Ministers made little visible progress in sorting out the thorny issue of how rich countries should help poorer ones fight global warming, but did agree that a big increase in funds was needed.

Following is a guide to the financing issue ahead of a United Nations summit on climate change in Copenhagen next month:

WHAT IS CLIMATE CHANGE FINANCE?

It covers a broad range of proposals to fund schemes in the developing world which reduce emissions of carbon dioxide and other gases that cause climate change.

The schemes are usually based on funding from governments and investors in richer countries -- in part because a dollar of spending can achieve a greater reduction in emissions in the developing world. Possibilities for cheap reduction of emissions in developed countries have largely been exhausted. Moreover, spending money on fighting climate change is not a priority for many developing countries, which blame industrialized nations for the problem.

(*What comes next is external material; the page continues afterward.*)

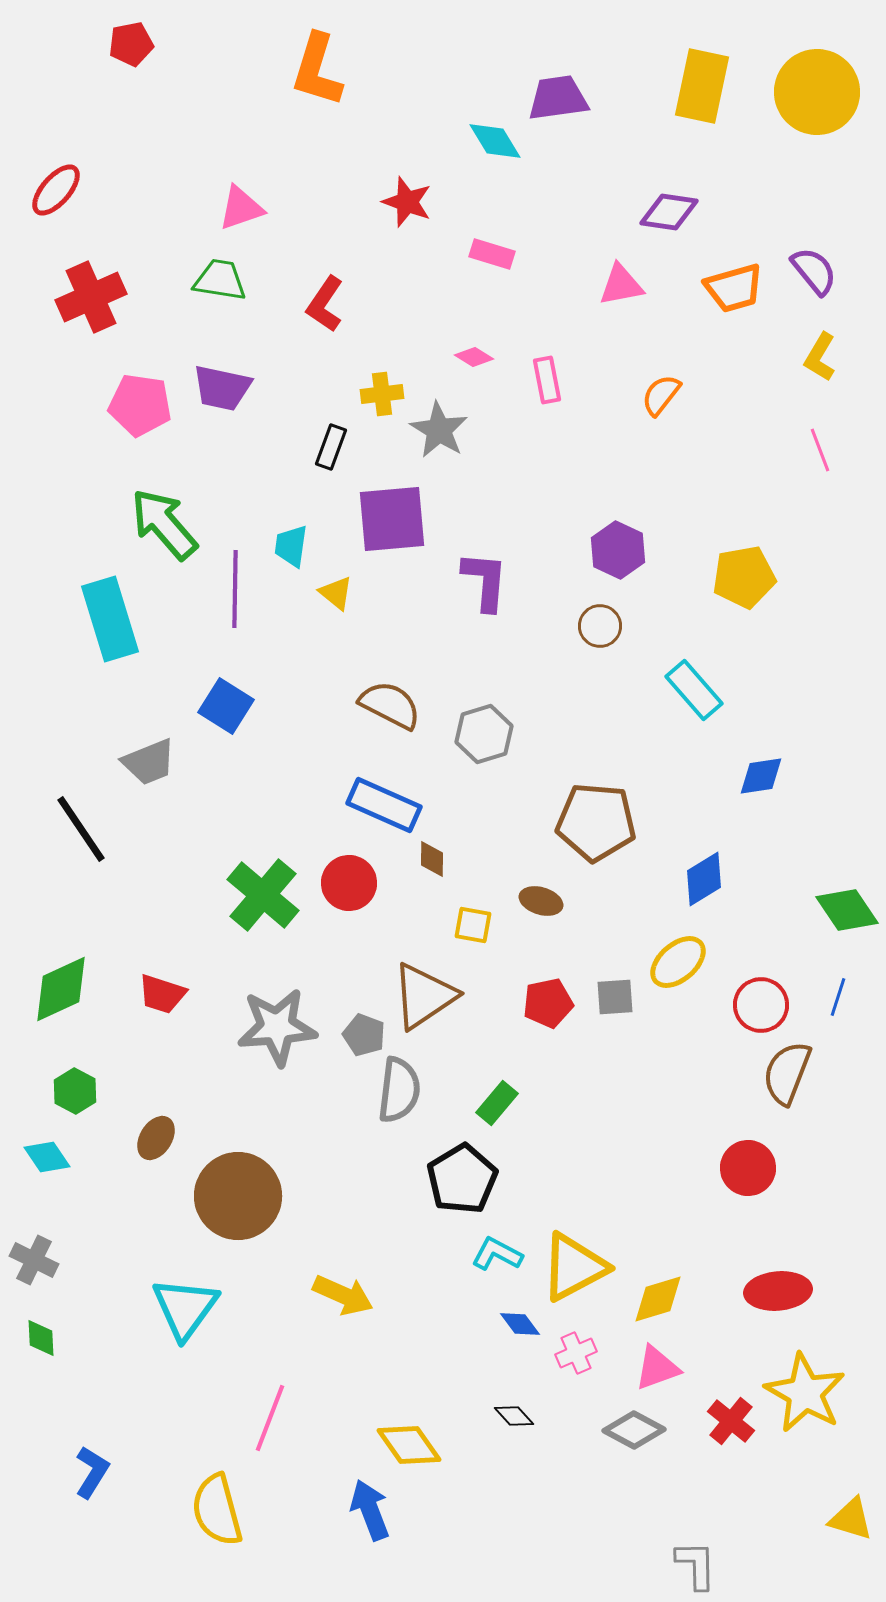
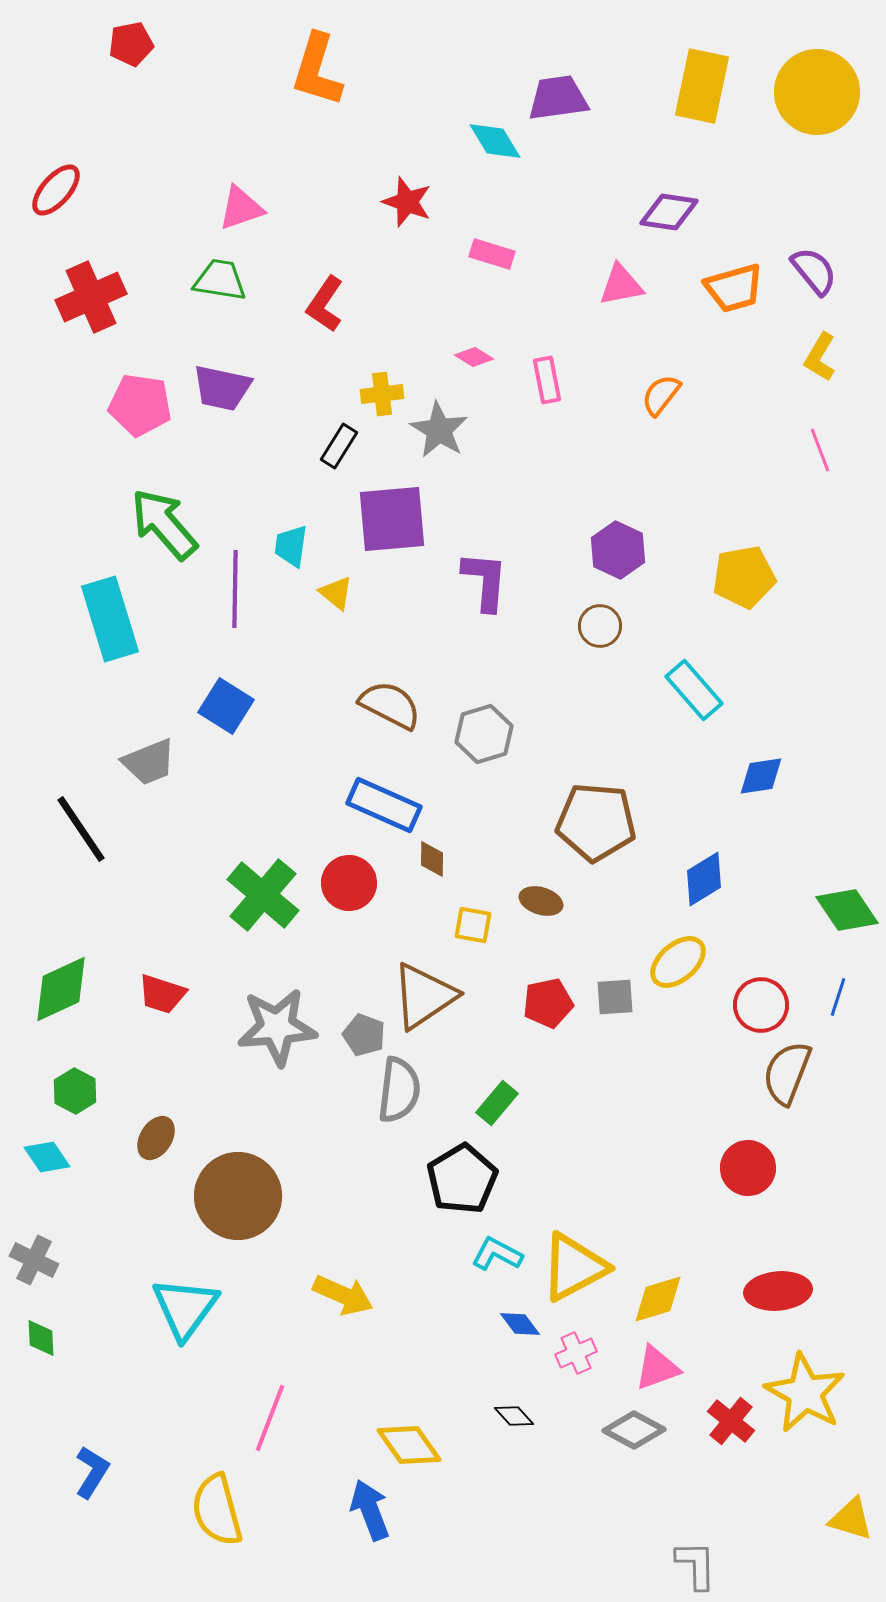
black rectangle at (331, 447): moved 8 px right, 1 px up; rotated 12 degrees clockwise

They argue spending on health, education and other poverty-reduction measures bring more immediate improvements to the quality of life.

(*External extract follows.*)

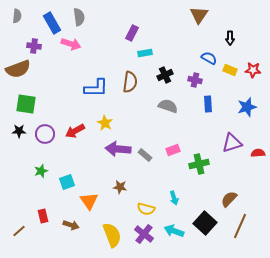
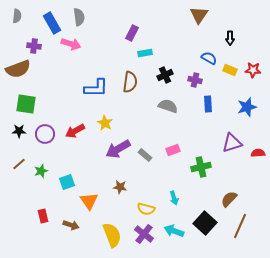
purple arrow at (118, 149): rotated 35 degrees counterclockwise
green cross at (199, 164): moved 2 px right, 3 px down
brown line at (19, 231): moved 67 px up
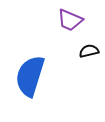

Some schemes aim to mitigate the effects of climate change -- for example by boosting flood defenses -- where this is cheaper or more urgent than trying to reverse global warming.

WHO WOULD PAY?

Primarily governments and investors in rich countries. The European Union estimates effective action would cost 100 billion euros ($149 billion) a year, around a quarter to a fifth of which would be funded by taxes.

How the taxes would be levied is unclear. Options include charging firms for permits to emit carbon dioxide, taxes on financial transactions, and a tax on actual carbon dioxide emissions.

Private sector investment can be attracted since many schemes help save money by reducing energy costs. Some governments are also keen to have private sector involvement because they believe profit-driven investors are better at picking successful energy-saving technologies than civil servants or non-profit groups.

WHO WOULD RECEIVE THE MONEY?

Some funds would go directly to governments -- either administered by the World Bank, as some rich countries prefer, or via the United Nations, preferred by some poorer countries.

Other funds could pay for carbon emission credits which would go to firms that proved their investments had helped reduce carbon dioxide emissions. The UN has recently expanded such a scheme.

WHY ARE GOVERNMENTS SO IMPORTANT?

Public sector funding to combat climate change is crucial because the benefits of avoiding climate change will be felt too far in the future for the private sector to spend optimal amounts of money.

Also, the benefits of solving the climate problem will be felt by the entire population, not merely by investors.

WHO SUPPORTS/OPPOSES?

The EU supports greater rich-world financing of measures to tackle climate change, and has its own internal market for permits to emit carbon dioxide. It has promised to pay its "fair share" of the 100 billion euro annual costs.

The United States and Japan have both agreed in principle to help poorer countries fight climate change, but have been even vaguer about the details.